(Saved entries)
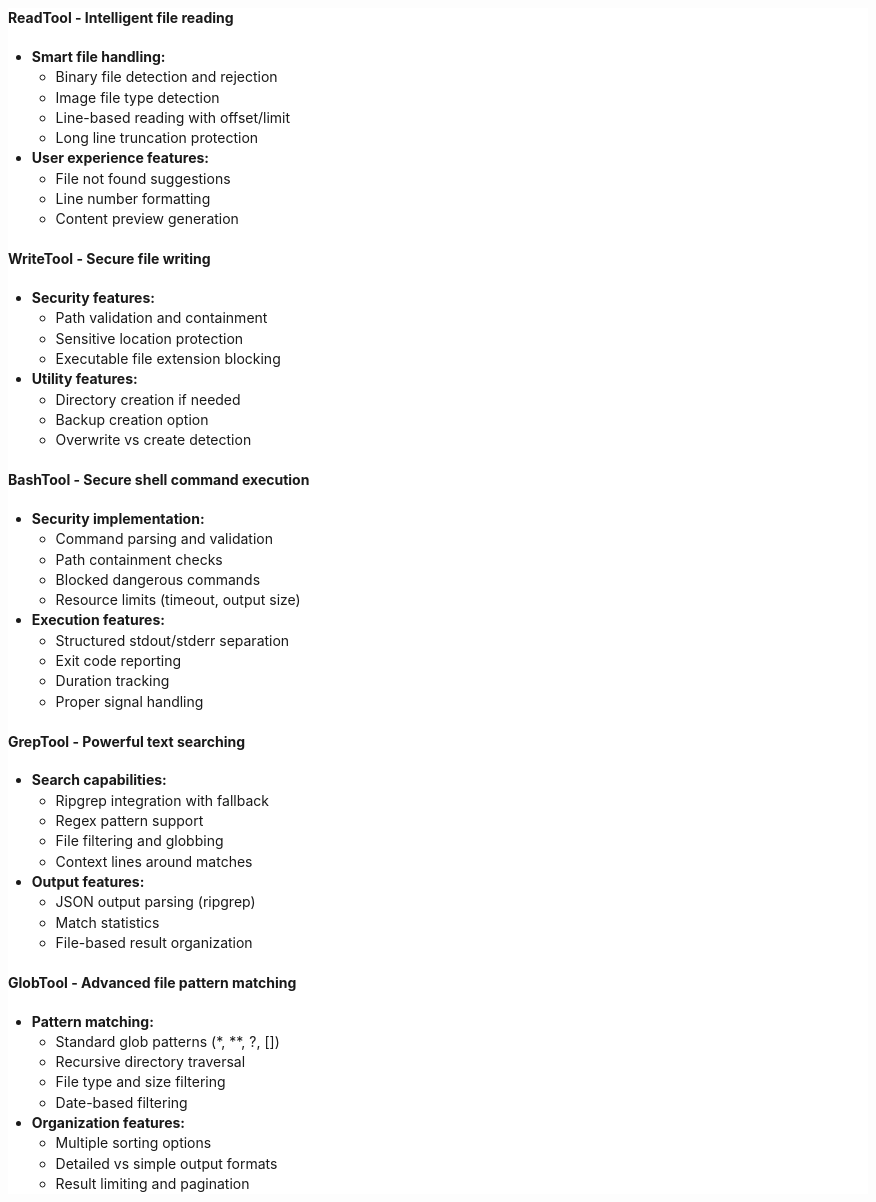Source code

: #### **ReadTool** - Intelligent file reading
- **Smart file handling:**
  - Binary file detection and rejection
  - Image file type detection
  - Line-based reading with offset/limit
  - Long line truncation protection
- **User experience features:**
  - File not found suggestions
  - Line number formatting
  - Content preview generation

#### **WriteTool** - Secure file writing
- **Security features:**
  - Path validation and containment
  - Sensitive location protection
  - Executable file extension blocking
- **Utility features:**
  - Directory creation if needed
  - Backup creation option
  - Overwrite vs create detection

#### **BashTool** - Secure shell command execution
- **Security implementation:**
  - Command parsing and validation
  - Path containment checks
  - Blocked dangerous commands
  - Resource limits (timeout, output size)
- **Execution features:**
  - Structured stdout/stderr separation
  - Exit code reporting
  - Duration tracking
  - Proper signal handling

#### **GrepTool** - Powerful text searching
- **Search capabilities:**
  - Ripgrep integration with fallback
  - Regex pattern support
  - File filtering and globbing
  - Context lines around matches
- **Output features:**
  - JSON output parsing (ripgrep)
  - Match statistics
  - File-based result organization

#### **GlobTool** - Advanced file pattern matching
- **Pattern matching:**
  - Standard glob patterns (*, **, ?, [])
  - Recursive directory traversal
  - File type and size filtering
  - Date-based filtering
- **Organization features:**
  - Multiple sorting options
  - Detailed vs simple output formats
  - Result limiting and pagination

Action item => Rewrite the lines of the records above as a single numbered list, skipping blank lines. Leave the pictures out of your answer.

Response below =>
1. Source code
2. : #### **ReadTool** - Intelligent file reading
3. - **Smart file handling:**
4.   - Binary file detection and rejection
5.   - Image file type detection
6.   - Line-based reading with offset/limit
7.   - Long line truncation protection
8. - **User experience features:**
9.   - File not found suggestions
10.   - Line number formatting
11.   - Content preview generation
12. #### **WriteTool** - Secure file writing
13. - **Security features:**
14.   - Path validation and containment
15.   - Sensitive location protection
16.   - Executable file extension blocking
17. - **Utility features:**
18.   - Directory creation if needed
19.   - Backup creation option
20.   - Overwrite vs create detection
21. #### **BashTool** - Secure shell command execution
22. - **Security implementation:**
23.   - Command parsing and validation
24.   - Path containment checks
25.   - Blocked dangerous commands
26.   - Resource limits (timeout, output size)
27. - **Execution features:**
28.   - Structured stdout/stderr separation
29.   - Exit code reporting
30.   - Duration tracking
31.   - Proper signal handling
32. #### **GrepTool** - Powerful text searching
33. - **Search capabilities:**
34.   - Ripgrep integration with fallback
35.   - Regex pattern support
36.   - File filtering and globbing
37.   - Context lines around matches
38. - **Output features:**
39.   - JSON output parsing (ripgrep)
40.   - Match statistics
41.   - File-based result organization
42. #### **GlobTool** - Advanced file pattern matching
43. - **Pattern matching:**
44.   - Standard glob patterns (*, **, ?, [])
45.   - Recursive directory traversal
46.   - File type and size filtering
47.   - Date-based filtering
48. - **Organization features:**
49.   - Multiple sorting options
50.   - Detailed vs simple output formats
51.   - Result limiting and pagination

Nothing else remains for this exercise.